Even three national units of the Red Cross are now backing a blockchain based currency scheme, the latest crypto news show. The largest humanitarian donor after the United Nations is backing a new scheme in an attempt to enhance aid delivery and boost the local economies.
All of this emerged in a report from the Thomas Reuters Foundation on November 26. As we can see, Red Cross societies from countries like Norway, Denmark and Kenya have all launched a two year plan to replace cash and voucher provision in aid and development efforts with blockchain-backed “local currencies.”
The plans, as the report outlines, is for the Red Cross to distribute even more of its cash and vouchers. Currently, this number is at $1 billion and they are either specifically targeted at disaster relief or meant to boost the local economies.

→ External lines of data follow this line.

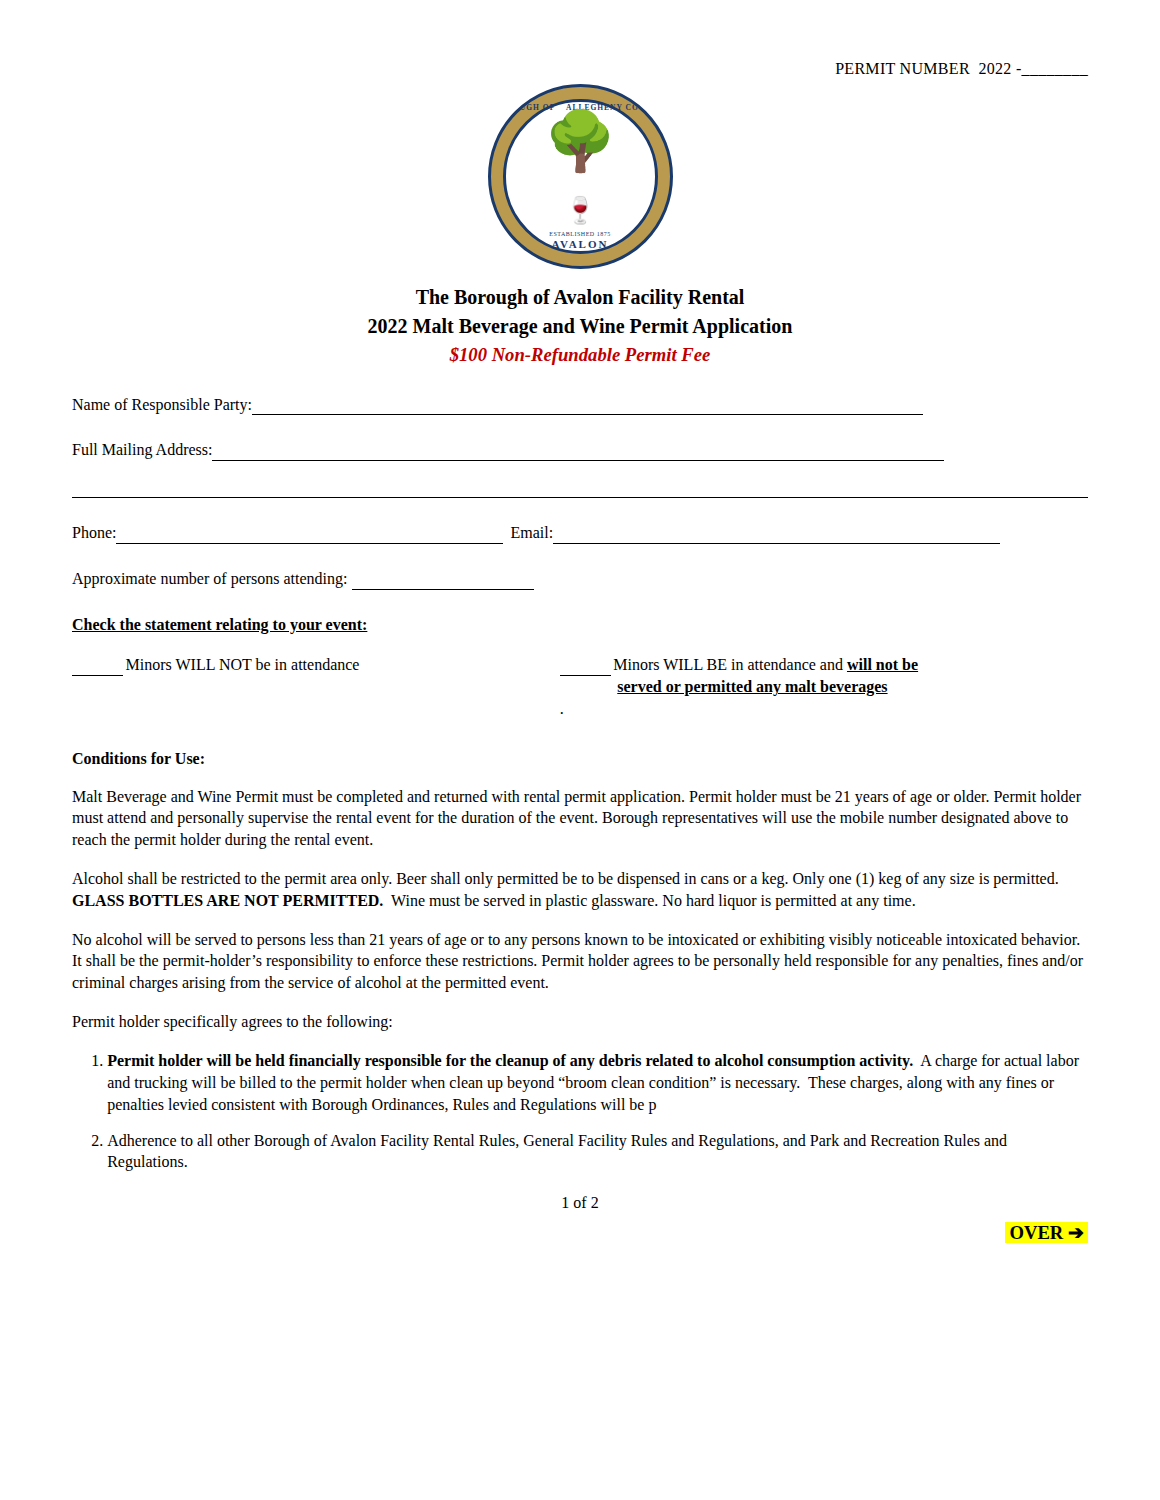PERMIT NUMBER 2022 -________
Borough of Allegheny County, PA
🌳
🍷
Established 1875
Avalon
The Borough of Avalon Facility Rental
2022 Malt Beverage and Wine Permit Application
$100 Non-Refundable Permit Fee
Name of Responsible Party:
Full Mailing Address:
Phone: Email:
Approximate number of persons attending:
Check the statement relating to your event:
| Minors WILL NOT be in attendance | Minors WILL BE in attendance and will not be served or permitted any malt beverages . |
Conditions for Use:
Malt Beverage and Wine Permit must be completed and returned with rental permit application. Permit holder must be 21 years of age or older. Permit holder must attend and personally supervise the rental event for the duration of the event. Borough representatives will use the mobile number designated above to reach the permit holder during the rental event.
Alcohol shall be restricted to the permit area only. Beer shall only permitted be to be dispensed in cans or a keg. Only one (1) keg of any size is permitted. GLASS BOTTLES ARE NOT PERMITTED. Wine must be served in plastic glassware. No hard liquor is permitted at any time.
No alcohol will be served to persons less than 21 years of age or to any persons known to be intoxicated or exhibiting visibly noticeable intoxicated behavior. It shall be the permit-holder’s responsibility to enforce these restrictions. Permit holder agrees to be personally held responsible for any penalties, fines and/or criminal charges arising from the service of alcohol at the permitted event.
Permit holder specifically agrees to the following:
Permit holder will be held financially responsible for the cleanup of any debris related to alcohol consumption activity. A charge for actual labor and trucking will be billed to the permit holder when clean up beyond “broom clean condition” is necessary. These charges, along with any fines or penalties levied consistent with Borough Ordinances, Rules and Regulations will be p
Adherence to all other Borough of Avalon Facility Rental Rules, General Facility Rules and Regulations, and Park and Recreation Rules and Regulations.
1 of 2
OVER ➔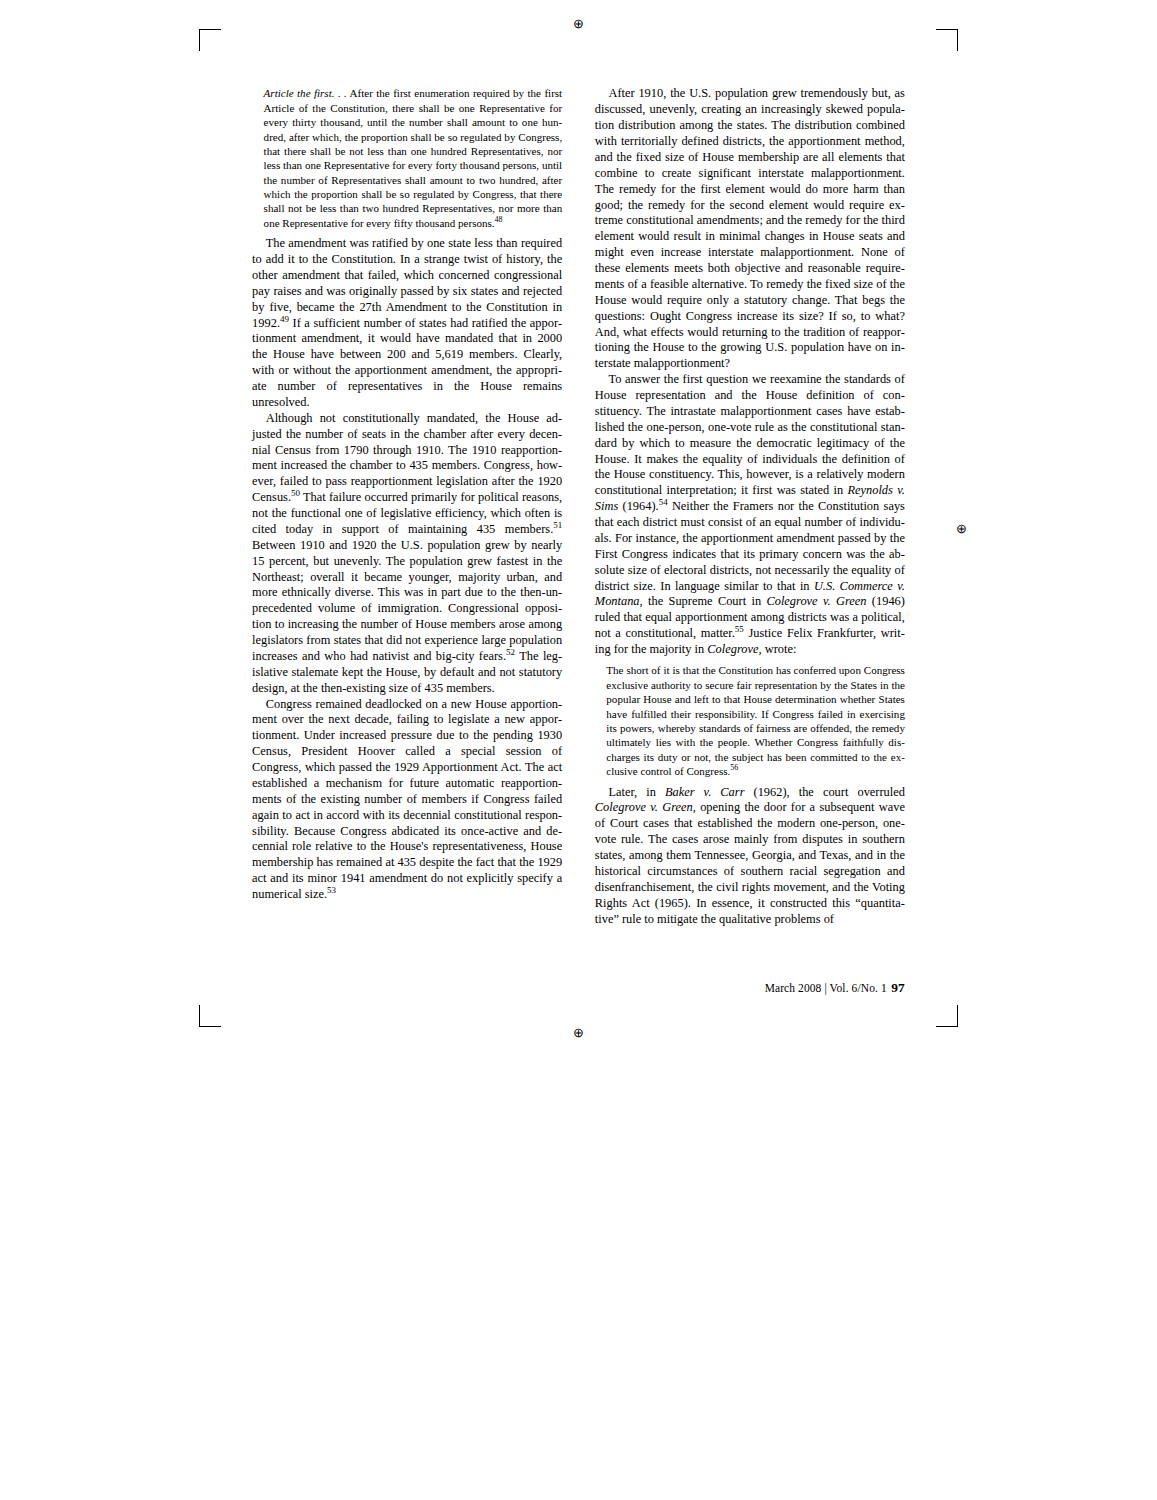⊕
⊕
⊕
Article the first. . . After the first enumeration required by the first Article of the Constitution, there shall be one Representative for every thirty thousand, until the number shall amount to one hundred, after which, the proportion shall be so regulated by Congress, that there shall be not less than one hundred Representatives, nor less than one Representative for every forty thousand persons, until the number of Representatives shall amount to two hundred, after which the proportion shall be so regulated by Congress, that there shall not be less than two hundred Representatives, nor more than one Representative for every fifty thousand persons.48
The amendment was ratified by one state less than required to add it to the Constitution. In a strange twist of history, the other amendment that failed, which concerned congressional pay raises and was originally passed by six states and rejected by five, became the 27th Amendment to the Constitution in 1992.49 If a sufficient number of states had ratified the apportionment amendment, it would have mandated that in 2000 the House have between 200 and 5,619 members. Clearly, with or without the apportionment amendment, the appropriate number of representatives in the House remains unresolved.
Although not constitutionally mandated, the House adjusted the number of seats in the chamber after every decennial Census from 1790 through 1910. The 1910 reapportionment increased the chamber to 435 members. Congress, however, failed to pass reapportionment legislation after the 1920 Census.50 That failure occurred primarily for political reasons, not the functional one of legislative efficiency, which often is cited today in support of maintaining 435 members.51 Between 1910 and 1920 the U.S. population grew by nearly 15 percent, but unevenly. The population grew fastest in the Northeast; overall it became younger, majority urban, and more ethnically diverse. This was in part due to the then-unprecedented volume of immigration. Congressional opposition to increasing the number of House members arose among legislators from states that did not experience large population increases and who had nativist and big-city fears.52 The legislative stalemate kept the House, by default and not statutory design, at the then-existing size of 435 members.
Congress remained deadlocked on a new House apportionment over the next decade, failing to legislate a new apportionment. Under increased pressure due to the pending 1930 Census, President Hoover called a special session of Congress, which passed the 1929 Apportionment Act. The act established a mechanism for future automatic reapportionments of the existing number of members if Congress failed again to act in accord with its decennial constitutional responsibility. Because Congress abdicated its once-active and decennial role relative to the House's representativeness, House membership has remained at 435 despite the fact that the 1929 act and its minor 1941 amendment do not explicitly specify a numerical size.53
After 1910, the U.S. population grew tremendously but, as discussed, unevenly, creating an increasingly skewed population distribution among the states. The distribution combined with territorially defined districts, the apportionment method, and the fixed size of House membership are all elements that combine to create significant interstate malapportionment. The remedy for the first element would do more harm than good; the remedy for the second element would require extreme constitutional amendments; and the remedy for the third element would result in minimal changes in House seats and might even increase interstate malapportionment. None of these elements meets both objective and reasonable requirements of a feasible alternative. To remedy the fixed size of the House would require only a statutory change. That begs the questions: Ought Congress increase its size? If so, to what? And, what effects would returning to the tradition of reapportioning the House to the growing U.S. population have on interstate malapportionment?
To answer the first question we reexamine the standards of House representation and the House definition of constituency. The intrastate malapportionment cases have established the one-person, one-vote rule as the constitutional standard by which to measure the democratic legitimacy of the House. It makes the equality of individuals the definition of the House constituency. This, however, is a relatively modern constitutional interpretation; it first was stated in Reynolds v. Sims (1964).54 Neither the Framers nor the Constitution says that each district must consist of an equal number of individuals. For instance, the apportionment amendment passed by the First Congress indicates that its primary concern was the absolute size of electoral districts, not necessarily the equality of district size. In language similar to that in U.S. Commerce v. Montana, the Supreme Court in Colegrove v. Green (1946) ruled that equal apportionment among districts was a political, not a constitutional, matter.55 Justice Felix Frankfurter, writing for the majority in Colegrove, wrote:
The short of it is that the Constitution has conferred upon Congress exclusive authority to secure fair representation by the States in the popular House and left to that House determination whether States have fulfilled their responsibility. If Congress failed in exercising its powers, whereby standards of fairness are offended, the remedy ultimately lies with the people. Whether Congress faithfully discharges its duty or not, the subject has been committed to the exclusive control of Congress.56
Later, in Baker v. Carr (1962), the court overruled Colegrove v. Green, opening the door for a subsequent wave of Court cases that established the modern one-person, one-vote rule. The cases arose mainly from disputes in southern states, among them Tennessee, Georgia, and Texas, and in the historical circumstances of southern racial segregation and disenfranchisement, the civil rights movement, and the Voting Rights Act (1965). In essence, it constructed this “quantitative” rule to mitigate the qualitative problems of
March 2008 | Vol. 6/No. 1 97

The new scheme is in the blockchain news because it was previously tested in parts of Kenya and Ethiopia and has been to improve trade in poor communities by allowing local users to earn credits which are created from work, sales or aid infusions – as well as spend them via a mobile phone app with a blockchain ledger that records transactions.
The system by Red Cross will be expanded across Kenya and the future could see it rolled out in countries such as Zimbabwe, Cameroon, Malawi, Myanmar and Papua New Guinea with a target to onboard 320,000 users within two years.
When it comes to establishing economic resilience, the project has met it from Kenyan banks who fear that the blockchain powered community credit schemes could cut the demand for their own services. As an expert pointed before, the transparency and data privacy benefits offered by blockchain and its potential allows them to adjust their provision and serve the communities in a better way
New reports from the World Bank show that the credit shortfall for small and medium scale businesses now is at $2.6 trillion. Therefore, a blockchain system like the one the Red Cross deploys could help and reinforce the resilient cycles and build the communities’ economies – rather than remaining limited to the short-term chronic aid cycles.